The authors use a two-stage training pipeline combining supervised fine-tuning and reinforcement learning to develop SenseNova-MARS-8B, which achieves state-of-the-art performance on search-oriented benchmarks and outperforms both open-source and proprietary models. Results show that SenseNova-MARS-8B attains the highest accuracy across all evaluated tasks, including MMSearch, HR-MMSearch, and V* Bench, demonstrating its superior capability in integrating external tools and performing fine-grained visual reasoning.

The authors use a two-stage training pipeline combining supervised fine-tuning and reinforcement learning to develop SenseNova-MARS-8B, which is evaluated on search-oriented and visual understanding benchmarks. Results show that SenseNova-MARS-8B achieves state-of-the-art performance among open-source models on both types of tasks, outperforming strong baselines including GPT-4o and Qwen3-VL-8B across multiple metrics.

The authors use a two-stage training pipeline, starting with supervised fine-tuning (SFT) followed by reinforcement learning (RL), to develop SenseNova-MARS-7B. Results show that combining both SFT and RL leads to the best performance across all benchmarks, with the final model achieving 59.06 on MMSearch, 38.52 on HR-MMSearch, and 83.84 on V* Bench, outperforming models trained with only SFT or only RL.

The authors use a two-stage training pipeline combining supervised fine-tuning and reinforcement learning to develop SenseNova-MARS-8B, which is evaluated on search-oriented and visual understanding benchmarks.
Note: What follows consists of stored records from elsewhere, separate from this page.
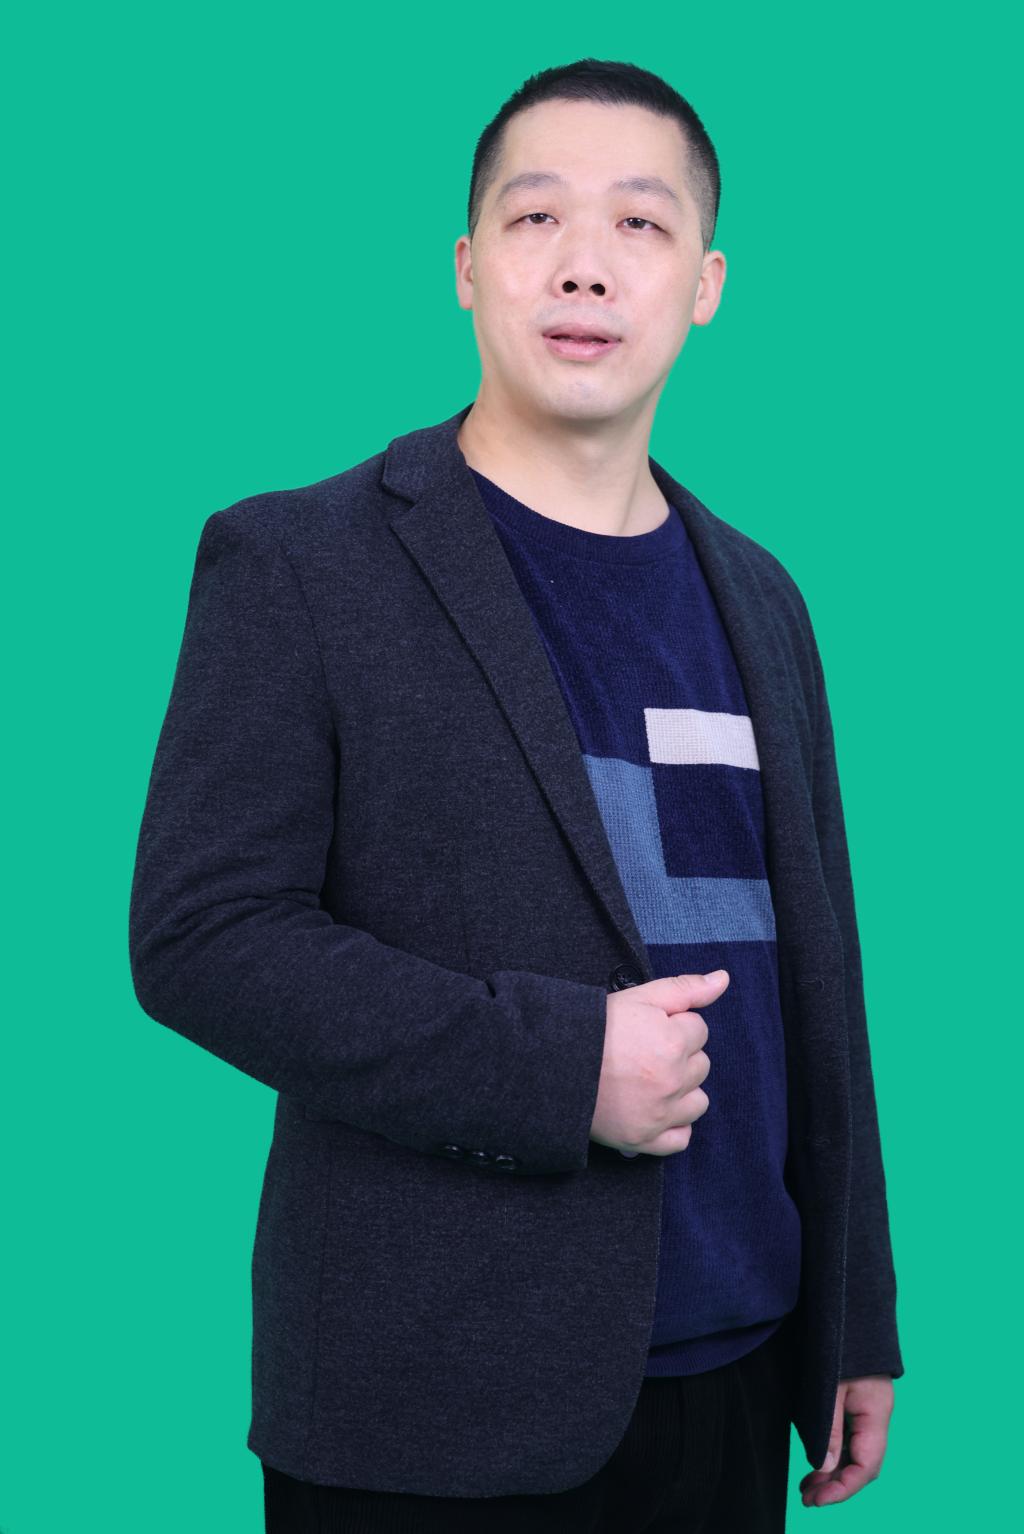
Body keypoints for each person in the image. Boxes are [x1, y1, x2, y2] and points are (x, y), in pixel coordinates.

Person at [128, 57, 904, 1533]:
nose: (586, 265)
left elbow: (820, 977)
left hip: (739, 1375)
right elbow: (202, 937)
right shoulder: (300, 564)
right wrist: (557, 1070)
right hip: (426, 1404)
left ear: (706, 285)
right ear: (468, 267)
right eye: (537, 216)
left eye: (641, 224)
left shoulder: (764, 597)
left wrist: (854, 1304)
Results show that SenseNova-MARS-8B achieves state-of-the-art performance among open-source models and surpasses several proprietary models, particularly in agentic search tasks, while also demonstrating strong fine-grained visual understanding capabilities.

The authors compare the performance of different reinforcement learning algorithms on a set of benchmarks, showing that BN-GSPO outperforms both GRPO and GSPO across all tasks. Results indicate that BN-GSPO achieves the highest scores on MMSearch, V* Bench, and HR-Bench 4K, demonstrating its effectiveness in balancing multi-tool learning and improving overall model performance.